Consider that “a robot tethered to a mount” could do general tasks the same way. Same idea—its a general system but it’s command stream can’t reach anything but the tethered robot because that’s where the wires go.
You also verified the commands empirically. It’s not that you know any given robotic actions or text output is good, it’s that you benchmarked the model and it has a certain pFail on training inputs.
I agree this is not as much generality as humans have. It’s not a narrow AI though the “In distribution detector”—a measure of how similar the current task, current input is to the training set—is essentially narrowing your AI system from a general one to a narrow one, depending on your tolerances.
For tasks where you can’t shut the system down when the input state leaves distribution—say a robotic surgeon, you need it to keep trying best it can- you would use electromechanical interlocks. Same as 50 years ago for interlocks that prevent exposure to radiation. You tether the surgery robotic equipment, restrict it’s network links etc, so that the number of people it can kill is at most 1 (the patient)
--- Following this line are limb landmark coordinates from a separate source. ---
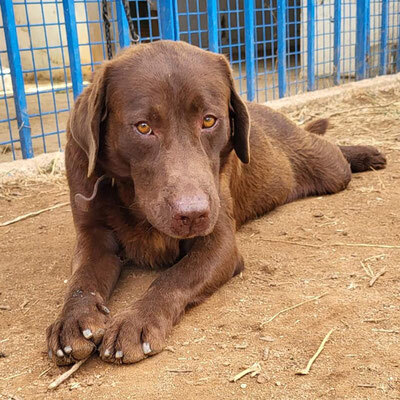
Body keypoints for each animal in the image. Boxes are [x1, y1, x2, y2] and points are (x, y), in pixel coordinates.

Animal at [46, 40, 384, 366]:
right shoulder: (93, 234)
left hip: (329, 170)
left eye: (209, 120)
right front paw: (73, 320)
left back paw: (365, 154)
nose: (193, 214)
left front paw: (136, 321)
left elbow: (174, 277)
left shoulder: (219, 241)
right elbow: (81, 279)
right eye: (143, 126)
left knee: (332, 150)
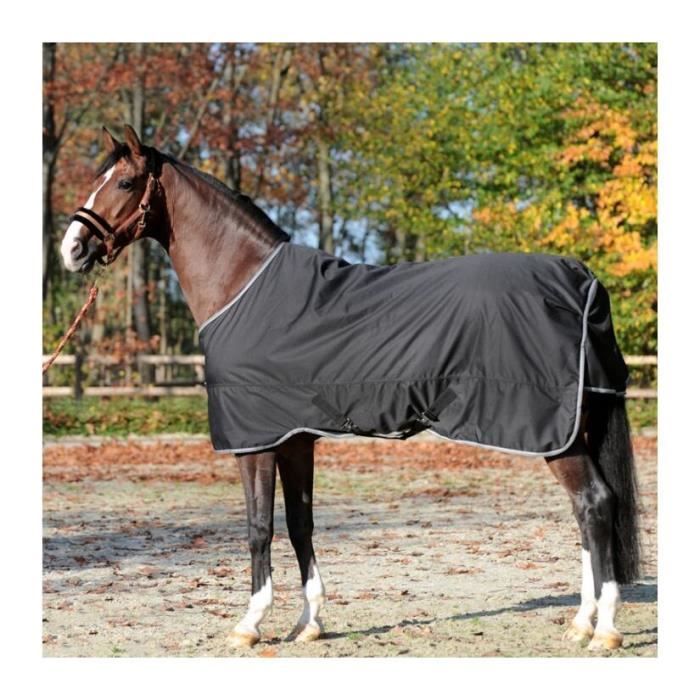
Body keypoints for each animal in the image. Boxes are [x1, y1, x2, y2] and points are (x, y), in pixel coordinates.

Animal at [59, 125, 641, 652]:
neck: (244, 284)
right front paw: (308, 622)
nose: (72, 248)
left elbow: (258, 526)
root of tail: (581, 279)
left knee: (594, 504)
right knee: (585, 514)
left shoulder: (255, 440)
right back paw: (581, 622)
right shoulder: (295, 438)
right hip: (575, 430)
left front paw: (250, 623)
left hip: (555, 435)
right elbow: (301, 524)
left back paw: (605, 630)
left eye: (125, 182)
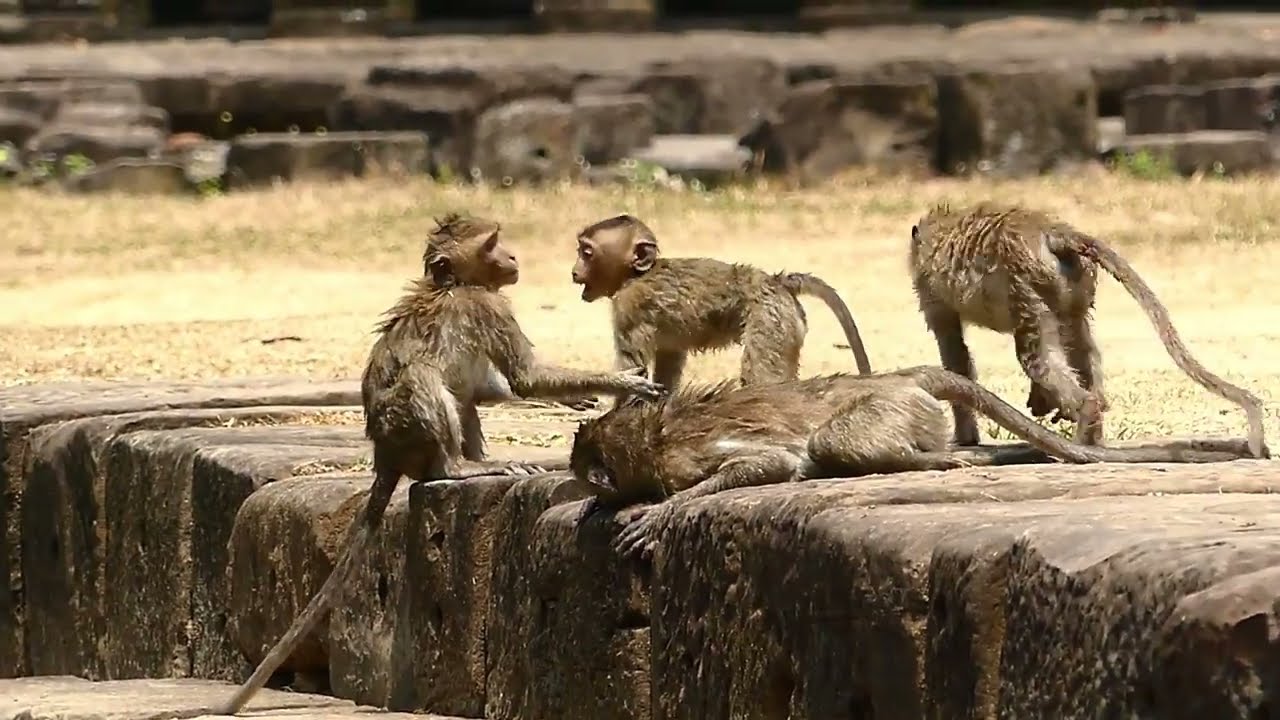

Right. And this scales to fairly massive tasks. “Design a medium body airliner to these specs” is completely doable. Or an entire chip in one step.
The model doesn’t get to collaborate with future versions of itself because it doesn’t know who is checking the end product for security vulnerabilities and to be caught is death. We could give a model thousands of tasks of this complexity level and check for sabotage before giving the model 1 real task. It gets no context differentiating the real task from the test tasks, and has no memory of any of the prior steps.
And see it scales up and down the tree. The robots building the aircraft don’t get to plan their sabotage by similar limits and so on and so forth.
Your plan to deal with bad models is to use your restricted models to manufacture the weapons needed to fight them, and to optimize their engagements.
This i think is a grounded and realistic view of how to win this. Asking for pauses is not.